Query of the week: Find large field values in jsonb column in postgresql
Query of the week: Find large field values in a jsonb column in postgresql
Table name is 'foods'. The query uses a few intersting jsonb functions and runs at a reasonable clip. It will list fields in a jsonb column named 'details_jsonb' that have a large average value length.
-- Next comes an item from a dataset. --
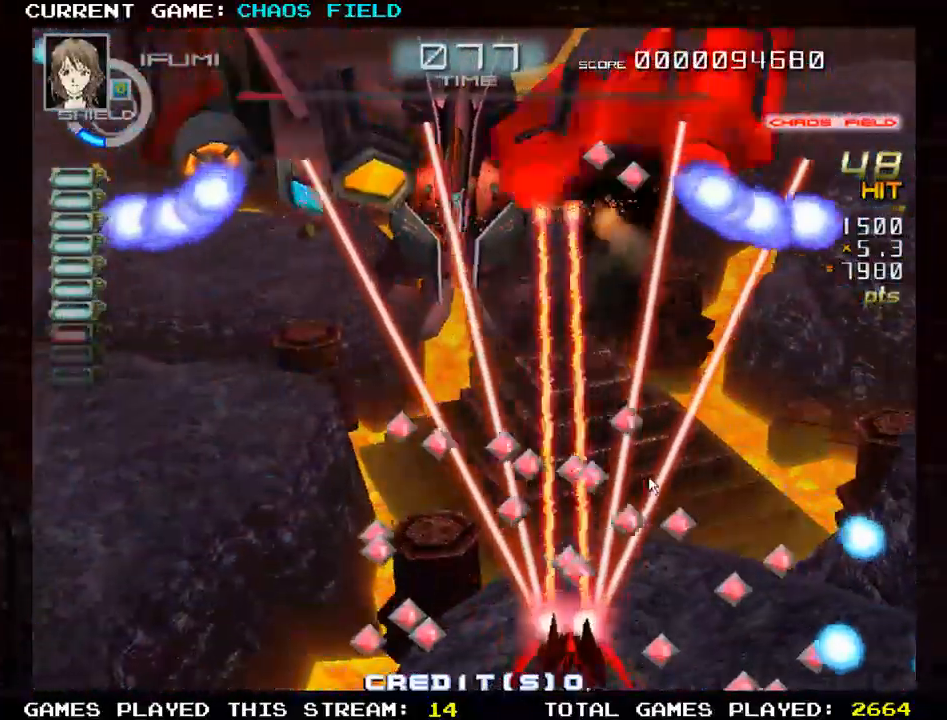
{"buttons": ["SQUARE"], "left_stick": "up-right", "events": [[16, "left_stick", "left"], [467, "left_stick", "up-right"]]}
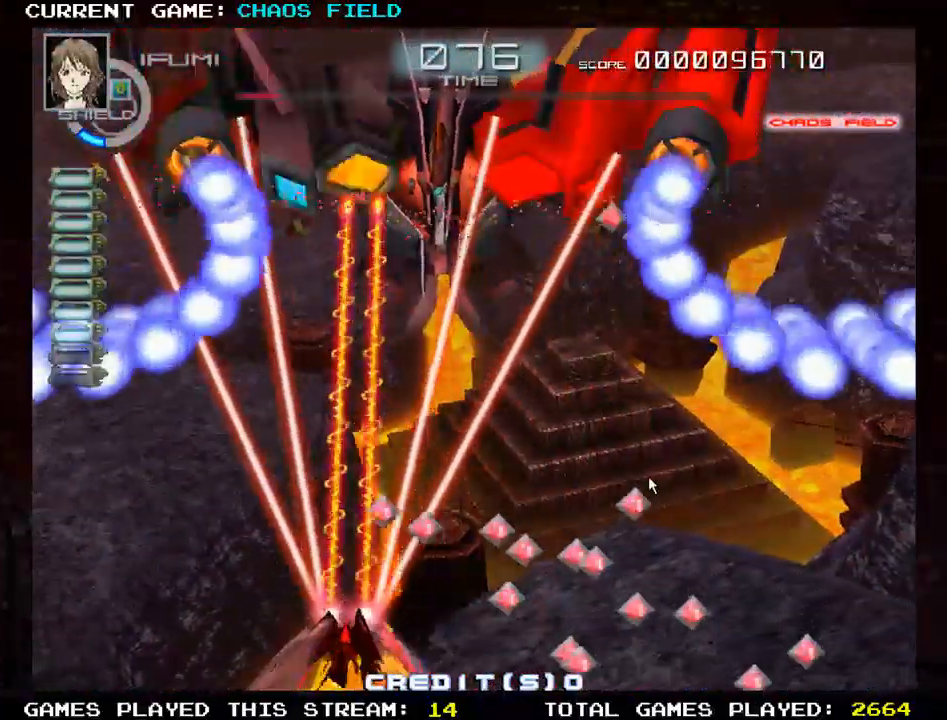
{"buttons": ["R1"], "left_stick": "down", "events": [[351, "SQUARE", "up"], [351, "left_stick", "down"], [467, "R1", "down"]]}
SELECT key, AVG(char_length(value)) as value_length FROM
(SELECT (jsonb_each_text(details_jsonb)).* FROM foods) k
GROUP BY key
ORDER BY value_length DESC
LIMIT 250;
Bonus:
Once you find those fields and they turn out to be noise, you may want to remove them with a query like so:
UPDATE foods SET details_jsonb =
details_jsonb - ARRAY(SELECT ky FROM (SELECT jsonb_object_keys(details_jsonb) AS ky) k WHERE ky LIKE 'ingredients_text_%_ocr_%');
Interesting here is the subquery that is converted into an array with ARRAY() and passed to the - (minus) operator on a jsonb field. Runs at a reasonable pace as well. You could (probably) even pass the first query, wrapped in another subquery, to the second like so:
UPDATE foods SET details_jsonb = details_jsonb - ARRAY(SELECT key FROM (SELECT key, AVG(char_length(value)) as value_length FROM
(SELECT (jsonb_each_text(details_jsonb)).* FROM foods) k1 GROUP BY key ORDER BY value_length DESC LIMIT 250;) k2);
... haven't tried it in terms of performance with a large array, so go wild (after backups) trying different subqueries turned into arrays.
Hope it helps.
Posted: 13 May 2022